The workshop didn’t aim to tackle all the information relevant to responsible tourism. Instead we concentrated on the areas where all the businesses could improve. These included:
- The best way to track energy and water consumption, and how tracking resource consumption can be useful to a business.
- Ways of reducing waste in a tourism business, particularly from waste from single use items that tourism is guilty of creating in the thousands.
- Composting as a way of turning food waste into valuable and rich soil.
- A plan for handling cleaning chemicals that are dangerous to both people (particularly the staff who are using them) and the environment.
- Ways that the business can reduce its carbon footprint.

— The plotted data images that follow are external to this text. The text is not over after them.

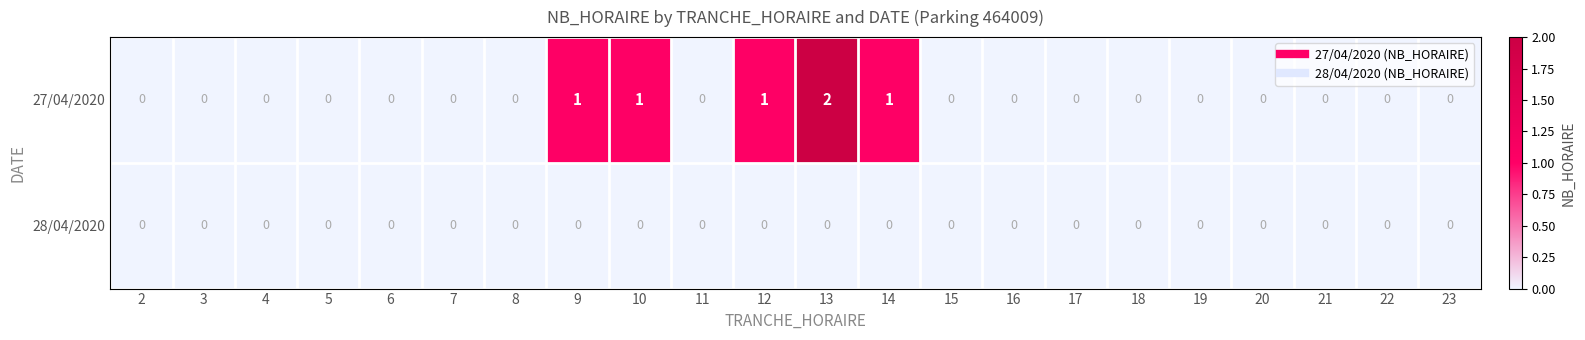

Rank the series by their maximum value, from highest to lowest.

27/04/2020, 28/04/2020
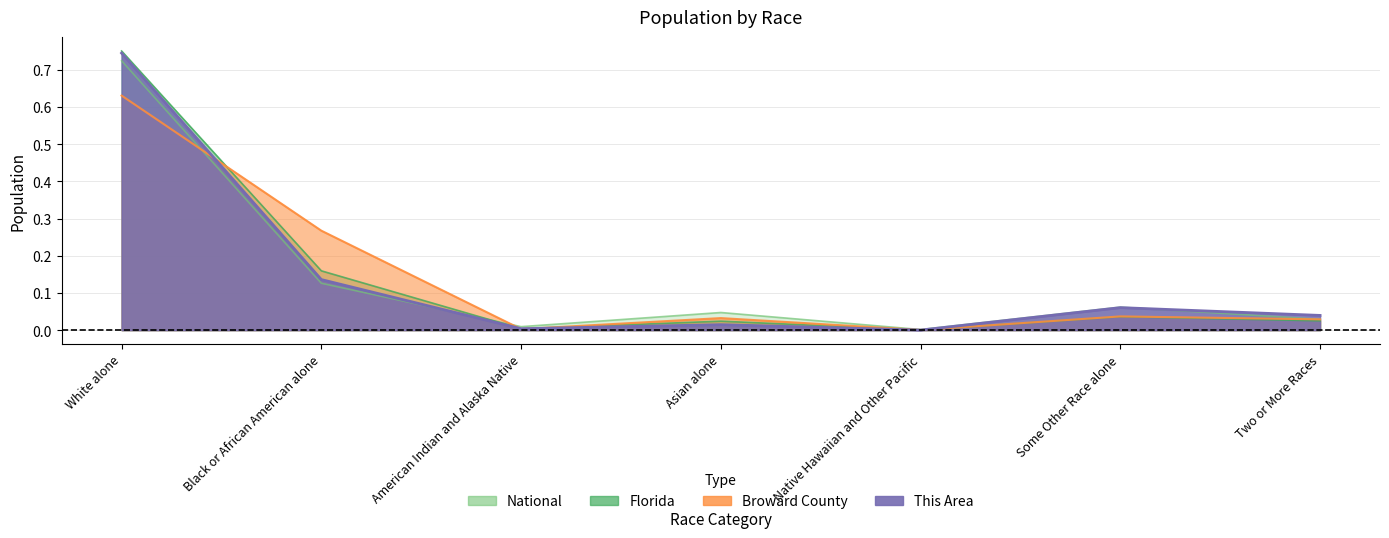

At which category does Broward County reach its first local peak?

Asian alone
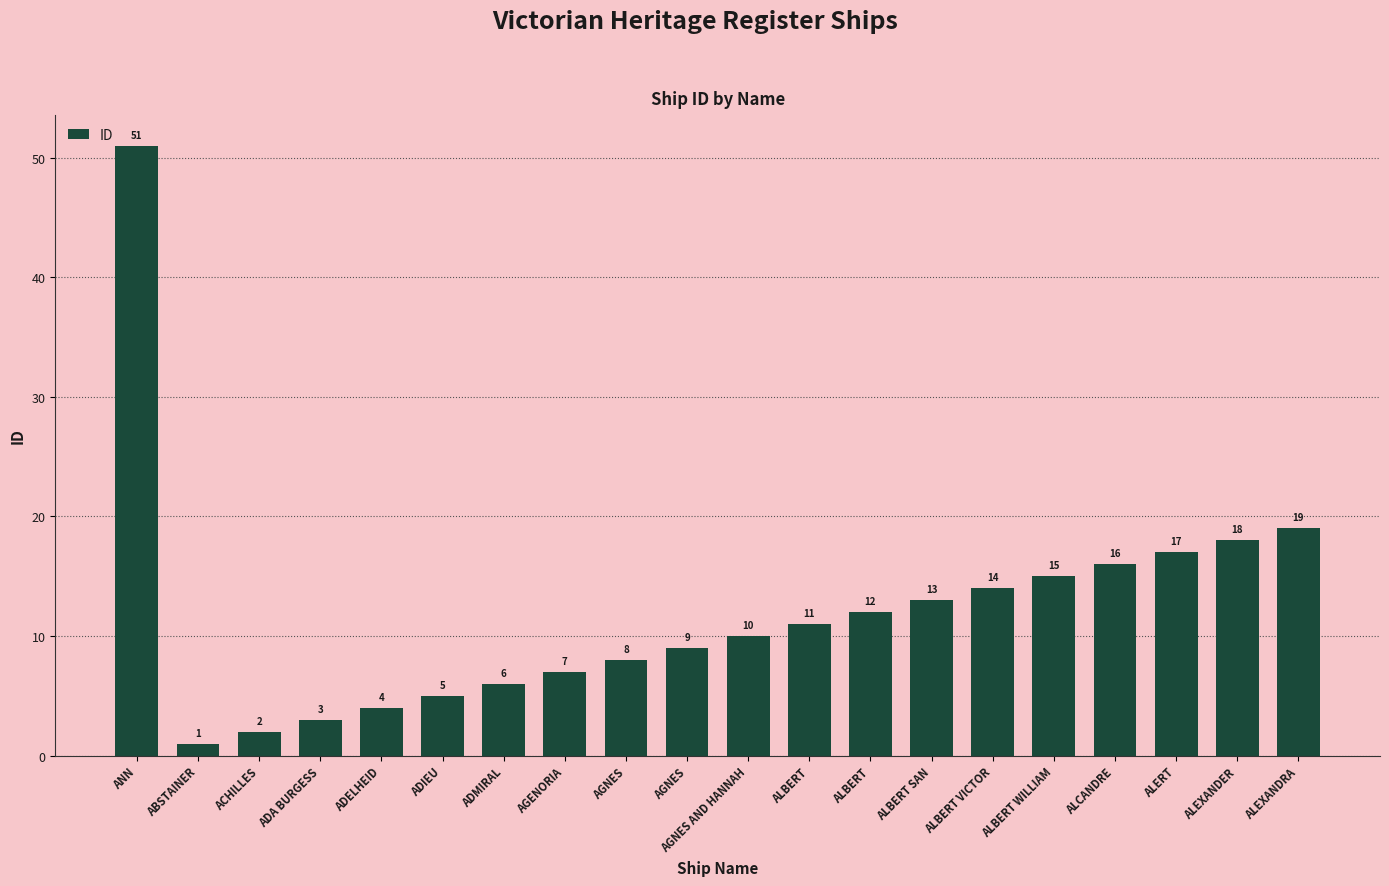

True or false: the data shows 5 at ALBERT.

False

- Responsible buying so that the businesses purchases support local businesses, particularly small businesses, and also to ensure that buying choices don’t harm to the environment.
- The information to give guests to get them to support your responsible tourism efforts.
- Different ways to support the community in which the businesses operate. This section was particularly important on the day because the workshop was being held on Mandela Day, a day during which many businesses choose to focus their community-building efforts.
A few weeks after the workshop, we again visited each of the businesses, this time to discuss the plan going forward for each business but we were pleasantly surprised that each of the businesses had already put into place some of the changes we’d suggested at the workshop.